Document Type

Article

Publication Date

2021

Abstract

The #MeToo Movement has ushered sexual harassment out of the shadows and thrown a spotlight on the gender pay gap in the workplace. Harassment and unfair treatment have, however, been difficult to extinguish. This has been true for all workers, including partners – those women who are owners in their firms and claim that they have suffered harassment or unfair treatment based on gender. That is because a partner’s lawsuit for discrimination often will suffer an insurmountable hurdle: plaintiff’s status as a partner in the firm means that they may not be considered an “employee” under the relevant employment discrimination statutes.
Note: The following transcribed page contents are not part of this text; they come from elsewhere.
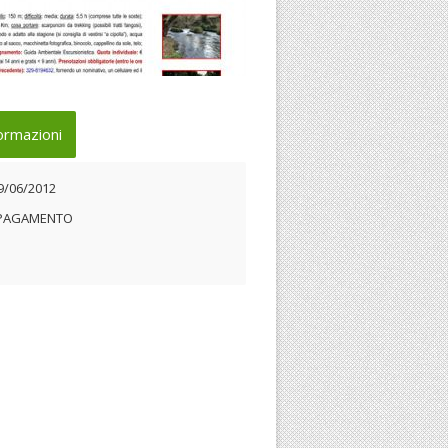
andina evento
ormazioni
09/06/2012
9/06/2012
 PAGAMENTO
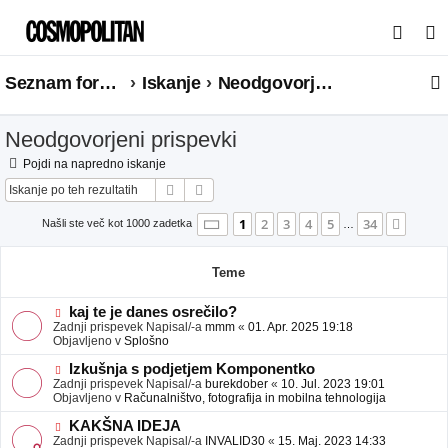
I
s
Seznam forumov
Iskanje
Neodgovorjeni prispevki
k
a
Neodgovorjeni prispevki
n
j
Pojdi na napredno iskanje
Iskanje
Napredno iskanje
e
Stran
1
od
34
1
2
3
4
5
34
Nasle
Našli ste več kot 1000 zadetka
…
Teme
N
kaj te je danes osrečilo?
o
Zadnji prispevek Napisal/-a
mmm
«
01. Apr. 2025 19:18
v
Objavljeno v
Splošno
e
o
N
Izkušnja s podjetjem Komponentko
b
o
Zadnji prispevek Napisal/-a
burekdober
«
10. Jul. 2023 19:01
j
v
Objavljeno v
Računalništvo, fotografija in mobilna tehnologija
a
e
v
o
N
KAKŠNA IDEJA
e
b
o
Zadnji prispevek Napisal/-a
INVALID30
«
15. Maj. 2023 14:33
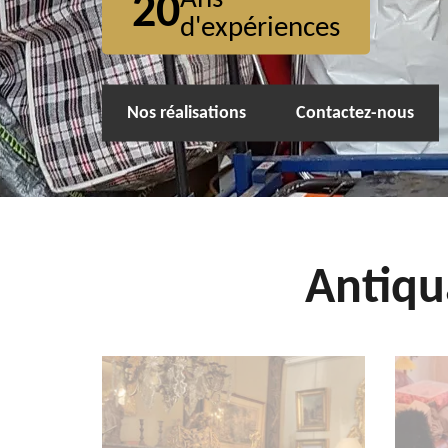
20
d'expériences
Nos réalisations
Contactez-nous
Antiqu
This article discusses an underexplored and underutilized potential alternative in seeking a remedy for discrimination: oppression (or “freeze out”) doctrine in the closely held business.

The article begins with a discussion of the current jurisprudence addressing when an owner is an employee for purposes of employment discrimination statutes. It also explores the doctrine of minority shareholder oppression, both as an instrument of enforcing fiduciary obligations and as a statutory mechanism to petition for dissolution or seek other equitable relief. The article then brings these subjects together by discussing how a female owner’s claim of discrimination or harassment fits into existing minority oppression doctrine, and by comparing the substantive requirements of discrimination claims and corporate oppression claims.

Ultimately, this article concludes that one of the advantages of oppression doctrine is that it need not be framed in gender-based terms to succeed. Indeed, in discrimination cases it is often very difficult to prove that the employment decisions were "based upon sex," and oppression doctrine bypasses this requirement. However, this advantage in any individual case may also prove to be a greater overall disadvantage because, without framing the claim in gender-based terms, the broader goals of workplace equality are not advanced.